En la guerra comercial, China contraataca y aplica nuevos aranceles a bienes de EE UU


El presidente Donald Trump acusó a China de querer interferir en las elecciones legislativas al atacar a granjeros y trabajadores estadounidenses en la guerra comercial que libran las mayores economías del mundo.


Las acusaciones de interferencia electoral se sumaron a un panorama ya cargado tras el anuncio el lunes de que EE UU impondrá nuevos aranceles a las importaciones desde China por 200.000 millones de dólares, a los que Beijing respondió con 60.000 millones de dólares anuales en “represalia”.

Pero Trump, en un momento en que el partido Republicano teme perder bancas en las legislativas de noviembre próximo, cree que China está llevando las represalias a la arena política. Este tema adquiere un cariz aún más sensible después de las acusaciones de que Rusia interfirió en las elecciones que llevaron a la sorpresiva elección del polémico magnate en 2016.

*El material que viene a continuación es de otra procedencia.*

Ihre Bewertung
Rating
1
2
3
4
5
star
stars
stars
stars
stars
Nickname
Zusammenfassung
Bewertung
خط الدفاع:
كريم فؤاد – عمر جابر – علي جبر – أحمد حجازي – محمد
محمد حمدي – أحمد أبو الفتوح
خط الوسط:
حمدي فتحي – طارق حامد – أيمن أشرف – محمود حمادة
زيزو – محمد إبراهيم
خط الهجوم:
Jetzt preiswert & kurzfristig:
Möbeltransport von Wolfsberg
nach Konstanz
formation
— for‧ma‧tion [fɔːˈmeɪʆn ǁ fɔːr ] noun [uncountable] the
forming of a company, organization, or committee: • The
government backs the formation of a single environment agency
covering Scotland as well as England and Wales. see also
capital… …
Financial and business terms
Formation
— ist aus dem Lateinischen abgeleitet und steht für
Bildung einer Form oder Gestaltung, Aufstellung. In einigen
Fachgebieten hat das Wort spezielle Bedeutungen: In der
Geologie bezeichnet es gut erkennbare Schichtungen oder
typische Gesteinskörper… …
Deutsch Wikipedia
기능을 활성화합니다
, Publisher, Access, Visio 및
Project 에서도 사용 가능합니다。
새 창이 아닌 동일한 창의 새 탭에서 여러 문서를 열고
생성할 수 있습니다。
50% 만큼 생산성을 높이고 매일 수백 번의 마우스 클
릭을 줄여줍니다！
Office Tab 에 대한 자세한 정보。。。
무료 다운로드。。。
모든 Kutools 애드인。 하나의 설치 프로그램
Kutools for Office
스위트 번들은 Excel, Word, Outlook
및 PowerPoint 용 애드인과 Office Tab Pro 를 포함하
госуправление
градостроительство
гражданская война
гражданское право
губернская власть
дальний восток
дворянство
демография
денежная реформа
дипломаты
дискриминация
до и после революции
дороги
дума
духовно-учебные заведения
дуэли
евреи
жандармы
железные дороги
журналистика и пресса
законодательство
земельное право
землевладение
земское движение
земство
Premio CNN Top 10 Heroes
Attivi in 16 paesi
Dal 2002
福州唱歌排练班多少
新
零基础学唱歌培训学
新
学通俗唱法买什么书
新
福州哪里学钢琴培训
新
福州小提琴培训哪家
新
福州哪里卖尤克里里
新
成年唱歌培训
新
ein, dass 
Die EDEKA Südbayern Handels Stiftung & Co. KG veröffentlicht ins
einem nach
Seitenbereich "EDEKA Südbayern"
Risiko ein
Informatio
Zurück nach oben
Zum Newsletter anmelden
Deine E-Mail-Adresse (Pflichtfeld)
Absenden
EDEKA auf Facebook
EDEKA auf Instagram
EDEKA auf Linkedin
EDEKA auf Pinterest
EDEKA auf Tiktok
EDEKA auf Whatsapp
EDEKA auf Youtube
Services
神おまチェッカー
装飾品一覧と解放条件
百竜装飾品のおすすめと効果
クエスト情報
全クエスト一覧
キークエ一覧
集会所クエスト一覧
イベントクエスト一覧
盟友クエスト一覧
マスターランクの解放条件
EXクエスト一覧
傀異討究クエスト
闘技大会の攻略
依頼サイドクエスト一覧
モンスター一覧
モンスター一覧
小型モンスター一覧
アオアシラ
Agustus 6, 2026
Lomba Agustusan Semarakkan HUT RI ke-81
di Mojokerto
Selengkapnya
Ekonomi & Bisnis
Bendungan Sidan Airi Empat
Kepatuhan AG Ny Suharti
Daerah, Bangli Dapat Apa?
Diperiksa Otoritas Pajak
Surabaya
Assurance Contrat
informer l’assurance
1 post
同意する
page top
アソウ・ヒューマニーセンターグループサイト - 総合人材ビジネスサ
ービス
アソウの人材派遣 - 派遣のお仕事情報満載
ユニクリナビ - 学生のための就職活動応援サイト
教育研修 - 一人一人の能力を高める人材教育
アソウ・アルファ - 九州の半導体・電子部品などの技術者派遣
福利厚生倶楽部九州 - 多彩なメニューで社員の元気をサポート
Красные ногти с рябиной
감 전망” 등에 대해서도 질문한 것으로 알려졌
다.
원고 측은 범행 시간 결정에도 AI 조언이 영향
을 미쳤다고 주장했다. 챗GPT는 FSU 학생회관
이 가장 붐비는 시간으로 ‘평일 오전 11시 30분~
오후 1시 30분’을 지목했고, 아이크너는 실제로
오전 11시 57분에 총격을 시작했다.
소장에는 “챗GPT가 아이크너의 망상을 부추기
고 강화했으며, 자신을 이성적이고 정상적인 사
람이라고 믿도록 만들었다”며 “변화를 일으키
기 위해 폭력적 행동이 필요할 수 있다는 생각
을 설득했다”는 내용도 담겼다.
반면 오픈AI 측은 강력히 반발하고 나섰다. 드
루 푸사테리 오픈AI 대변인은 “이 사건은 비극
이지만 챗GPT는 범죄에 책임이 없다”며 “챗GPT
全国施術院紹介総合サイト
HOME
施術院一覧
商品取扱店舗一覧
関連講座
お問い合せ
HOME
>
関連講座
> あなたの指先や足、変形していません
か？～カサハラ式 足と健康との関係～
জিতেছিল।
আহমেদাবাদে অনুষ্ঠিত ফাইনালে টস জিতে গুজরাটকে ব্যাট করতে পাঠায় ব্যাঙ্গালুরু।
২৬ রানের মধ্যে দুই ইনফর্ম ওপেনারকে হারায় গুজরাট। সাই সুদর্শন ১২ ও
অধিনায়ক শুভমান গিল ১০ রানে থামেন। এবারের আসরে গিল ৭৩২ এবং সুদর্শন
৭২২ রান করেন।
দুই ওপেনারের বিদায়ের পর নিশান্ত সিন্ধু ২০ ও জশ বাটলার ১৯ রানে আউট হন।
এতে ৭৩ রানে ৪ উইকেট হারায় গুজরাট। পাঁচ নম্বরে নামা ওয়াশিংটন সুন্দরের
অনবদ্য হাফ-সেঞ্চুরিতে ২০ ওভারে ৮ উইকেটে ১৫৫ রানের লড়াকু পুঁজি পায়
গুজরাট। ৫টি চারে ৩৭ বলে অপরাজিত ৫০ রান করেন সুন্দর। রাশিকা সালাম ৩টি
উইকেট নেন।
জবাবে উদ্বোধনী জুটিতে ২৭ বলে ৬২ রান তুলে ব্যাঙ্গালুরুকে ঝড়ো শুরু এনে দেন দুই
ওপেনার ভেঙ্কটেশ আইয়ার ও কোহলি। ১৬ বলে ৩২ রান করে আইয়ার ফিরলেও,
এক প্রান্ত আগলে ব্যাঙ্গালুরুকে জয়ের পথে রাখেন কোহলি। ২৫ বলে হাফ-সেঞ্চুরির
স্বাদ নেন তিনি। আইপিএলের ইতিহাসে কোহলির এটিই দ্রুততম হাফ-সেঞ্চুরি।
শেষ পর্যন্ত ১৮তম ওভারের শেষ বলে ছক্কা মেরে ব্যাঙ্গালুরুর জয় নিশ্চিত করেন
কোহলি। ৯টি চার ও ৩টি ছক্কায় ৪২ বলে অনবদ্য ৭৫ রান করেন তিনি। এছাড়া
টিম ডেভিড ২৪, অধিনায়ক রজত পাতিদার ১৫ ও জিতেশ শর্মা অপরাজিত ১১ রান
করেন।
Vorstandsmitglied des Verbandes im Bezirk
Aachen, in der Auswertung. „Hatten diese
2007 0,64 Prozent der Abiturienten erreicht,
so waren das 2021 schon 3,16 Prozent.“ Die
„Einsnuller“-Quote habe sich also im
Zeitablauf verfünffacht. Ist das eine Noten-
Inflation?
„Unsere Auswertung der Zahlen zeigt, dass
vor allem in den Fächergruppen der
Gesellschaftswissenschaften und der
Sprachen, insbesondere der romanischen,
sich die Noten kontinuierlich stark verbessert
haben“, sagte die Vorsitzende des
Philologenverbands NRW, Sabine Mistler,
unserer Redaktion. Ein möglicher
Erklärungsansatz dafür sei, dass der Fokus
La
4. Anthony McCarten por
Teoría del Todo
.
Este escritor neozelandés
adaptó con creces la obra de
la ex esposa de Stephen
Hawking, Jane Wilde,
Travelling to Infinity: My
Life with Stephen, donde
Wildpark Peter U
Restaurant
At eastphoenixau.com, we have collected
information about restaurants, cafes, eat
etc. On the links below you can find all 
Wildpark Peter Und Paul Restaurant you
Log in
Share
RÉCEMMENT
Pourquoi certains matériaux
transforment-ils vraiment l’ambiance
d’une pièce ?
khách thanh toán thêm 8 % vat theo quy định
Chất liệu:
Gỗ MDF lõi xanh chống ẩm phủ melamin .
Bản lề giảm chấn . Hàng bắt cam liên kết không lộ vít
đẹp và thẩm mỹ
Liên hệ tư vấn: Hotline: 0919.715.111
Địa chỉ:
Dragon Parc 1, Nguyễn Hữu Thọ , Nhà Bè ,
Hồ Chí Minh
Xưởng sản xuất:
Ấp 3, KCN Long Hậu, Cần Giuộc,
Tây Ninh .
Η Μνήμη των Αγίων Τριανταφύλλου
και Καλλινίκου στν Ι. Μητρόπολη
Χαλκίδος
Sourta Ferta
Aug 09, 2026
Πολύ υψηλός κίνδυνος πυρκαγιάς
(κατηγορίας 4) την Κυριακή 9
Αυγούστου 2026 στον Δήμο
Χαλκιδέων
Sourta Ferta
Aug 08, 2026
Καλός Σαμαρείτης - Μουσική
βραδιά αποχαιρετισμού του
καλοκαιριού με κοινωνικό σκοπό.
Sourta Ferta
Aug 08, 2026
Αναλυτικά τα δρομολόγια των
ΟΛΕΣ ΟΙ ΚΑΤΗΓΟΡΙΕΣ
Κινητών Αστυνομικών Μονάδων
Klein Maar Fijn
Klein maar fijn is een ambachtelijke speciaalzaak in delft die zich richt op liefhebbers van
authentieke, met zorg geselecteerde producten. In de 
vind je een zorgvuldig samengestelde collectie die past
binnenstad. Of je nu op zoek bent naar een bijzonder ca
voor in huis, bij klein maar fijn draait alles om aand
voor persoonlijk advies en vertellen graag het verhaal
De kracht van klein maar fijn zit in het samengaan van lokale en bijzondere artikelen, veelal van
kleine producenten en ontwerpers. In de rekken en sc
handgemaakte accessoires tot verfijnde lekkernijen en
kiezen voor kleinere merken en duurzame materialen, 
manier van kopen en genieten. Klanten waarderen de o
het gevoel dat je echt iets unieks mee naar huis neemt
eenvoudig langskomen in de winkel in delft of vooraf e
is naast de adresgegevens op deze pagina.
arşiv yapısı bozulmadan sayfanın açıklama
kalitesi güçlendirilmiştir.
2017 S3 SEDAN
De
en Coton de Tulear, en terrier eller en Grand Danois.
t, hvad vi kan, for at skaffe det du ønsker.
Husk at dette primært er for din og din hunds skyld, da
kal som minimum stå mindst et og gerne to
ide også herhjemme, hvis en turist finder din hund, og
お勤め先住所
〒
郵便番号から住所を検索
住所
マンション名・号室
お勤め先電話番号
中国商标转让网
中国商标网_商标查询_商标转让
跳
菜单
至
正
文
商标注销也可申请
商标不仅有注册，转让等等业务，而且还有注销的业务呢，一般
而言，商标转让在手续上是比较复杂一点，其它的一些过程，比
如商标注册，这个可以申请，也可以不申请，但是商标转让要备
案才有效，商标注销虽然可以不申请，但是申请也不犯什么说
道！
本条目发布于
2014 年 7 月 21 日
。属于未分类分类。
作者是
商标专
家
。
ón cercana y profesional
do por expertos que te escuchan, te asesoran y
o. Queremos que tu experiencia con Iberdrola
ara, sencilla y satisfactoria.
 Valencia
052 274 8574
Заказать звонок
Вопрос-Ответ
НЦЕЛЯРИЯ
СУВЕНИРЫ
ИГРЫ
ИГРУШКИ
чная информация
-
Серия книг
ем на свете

“China ha estado aprovechándose de EE UU en materia comercial durante muchos años. Sé bien cómo detener esto”, escribió Trump en Twitter. En medio de la escalada de aranceles, Trump lanzó una última advertencia. “Va a haber una represalia inmensa y rápida contra China si nuestros agricultores, rancheros y/o trabajadores industriales son golpeados”, dijo.

La anterior salva de gravámenes que impuso China golpeó de lleno a la producción agropecuaria de EE UU, con aranceles para la carne de cerdo y la soja, producidos en estados como Illinois, Kansas y Minnesota, que están en juego en las legislativas de noviembre.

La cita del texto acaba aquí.